As he darted into it, something shot past it in the opposite direction—something that leaped in the air with a noise that would have sounded more like the snarl of a mad dog—if Shasta had ever heard a mad dog—than any voice of wolf!

Far away in the lonely places of the great barren, Shoomoo had caught the long-drawn hunting cry of Nitka, and had answered it on feet that swept the distance like the wind. With every hair on end, with eyes that shone like green fires, with his chops wrinkled to show the gleaming fangs, Shoomoo hurled himself downwards full in the path of the advancing bear.

The Grizzly saw his coming just in time, and raised himself suddenly to give the wolf the blow which would have been his certain death. Swift as a streak of light, Shoomoo swerved as if he actually turned himself in the air. The Grizzly missed his stroke by a hair's breadth. Before he could strike again, both wolves were upon him. They sprang as with one accord, slashing mercilessly; then, in the wolf fashion, leaping away before the enemy could close.

The fight now became a sort of game. As far as mere strength went the Grizzly was far more than a match for the wolves; but their marvellous quickness put him at a disadvantage. Directly he turned to meet the onset of one, the other sprang at him from the opposite direction. They kept circling round him in a ring. It was a ring that flew and snarled and gleamed and bristled; a ring of wild wolf-bodies that seemed never to pause for a single second. Sometimes it widened, sometimes it narrowed, hemming the great bear in; but always it was a live, quivering, flying ring of shadowy bodies and gleaming teeth.

More and more the bear felt that he was no match for his opponents. Hitherto he had had no fear of wolves: he had held them almost in contempt. But these things that leaped and snapped and leaped again seemed scarcely wolves. They were wolfish Furies to which you could not give a name.

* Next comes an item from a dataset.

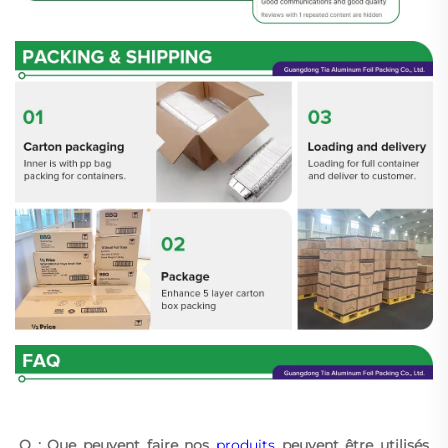
Q : Que peuvent faire nos 
produits 
peuvent être utilisés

Slowly, step by step, he retreated down the slope. He had given up all thought of the strange wolf-cub now. His one idea was to defend himself from these terrible foes, the like of which he had never encountered before. Deep in his grizzly heart he knew that he was being beaten. It was a new feeling, and he did not relish it. Till now he had been monarch of his range, and other animals had respected his undisputed right. Now the tables were being turned, and a couple of wolves larger than he had even seen were driving him steadily back. Yet he would not turn and run. Something in his little pig-like eyes told the wolves that, whatever happened, he would never take safety in flight. That is one of the ideas belonging to a king. When his back is up against a wall, he must fight to the last. And that is exactly what the bear was looking for—something against which he could place his back. To the left, about fifty yards away, a great spur of rock broke from the mountainside. If he could once reach that, he knew that he could keep his foes at bay. He knew also, that in order to reach it, he would have to fight every yard of the way.

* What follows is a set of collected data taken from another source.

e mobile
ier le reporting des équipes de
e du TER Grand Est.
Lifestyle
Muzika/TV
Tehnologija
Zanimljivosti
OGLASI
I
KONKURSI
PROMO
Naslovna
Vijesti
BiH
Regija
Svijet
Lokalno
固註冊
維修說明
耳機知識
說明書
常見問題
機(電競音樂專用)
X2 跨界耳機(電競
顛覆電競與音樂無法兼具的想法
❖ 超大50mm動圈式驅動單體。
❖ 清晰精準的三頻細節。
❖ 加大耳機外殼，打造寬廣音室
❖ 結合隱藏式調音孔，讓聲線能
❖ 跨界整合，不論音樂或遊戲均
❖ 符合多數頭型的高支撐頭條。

And up above on the slope, a little wild face peered out from the shelter of the rocks, and watched and watched with shining eyes.

CHAPTER IV
THE END OF THE FIGHT

It was a running fight that went on as the great grizzly retreated. The one object of the wolves was to keep him on the move. The bear made furious rushes this way and that whenever he thought he had one of his enemies within striking distance. But as sure as ever he attacked one wolf, it leapt clear with marvellous agility, while the other, like a flash of grey lightning, had snatched at his flank and was off before he could turn. Yet in spite of Shoomoo's greater bulk, it was the onset of Nitka which punished the bear most severely. For the time, Nitka was like a thing gone mad. Her eyes blazed like green jewels, her teeth flashed in a grin of rage. The long suppleness that was her body, bent, twisted, turned and doubled on itself, in a series of acrobatic leaps which bewildered her foe, and baffled even Shasta's eyes to see how it was done. She was not fighting for any mere purpose of hatred or revenge; it was not that she, as Nitka, wanted to conquer the bear. The thing that was in her, the fierce unutterable thing that flamed in her eyes and stabbed nakedly in her teeth, was her wild, strange love for the man-cub she had so curiously made her own. She did not know why she loved him. How should she, since the Great Spirit of the Wild had not told her? It was enough that the Spirit had put the thing into her heart and made it to remain. Her own wolf-cubs would come, and would as certainly go out into the wolf world that is so wide beneath the stars. But the little man-cub stayed, winter and summer, autumn and spring, only growing larger very slowly, because it is the habit of men-cubs and other gods to grow slowly, and you cannot build them quickly with never so much rabbit's flesh nor caribou meat, swallowed and pre-digested, and brought up again as food. So Nitka waged this desperate battle for the life of something she held very dear, and in her blind devotion would have sacrificed even her own life sooner than that one morsel of Shasta's hairy little body should suffer harm.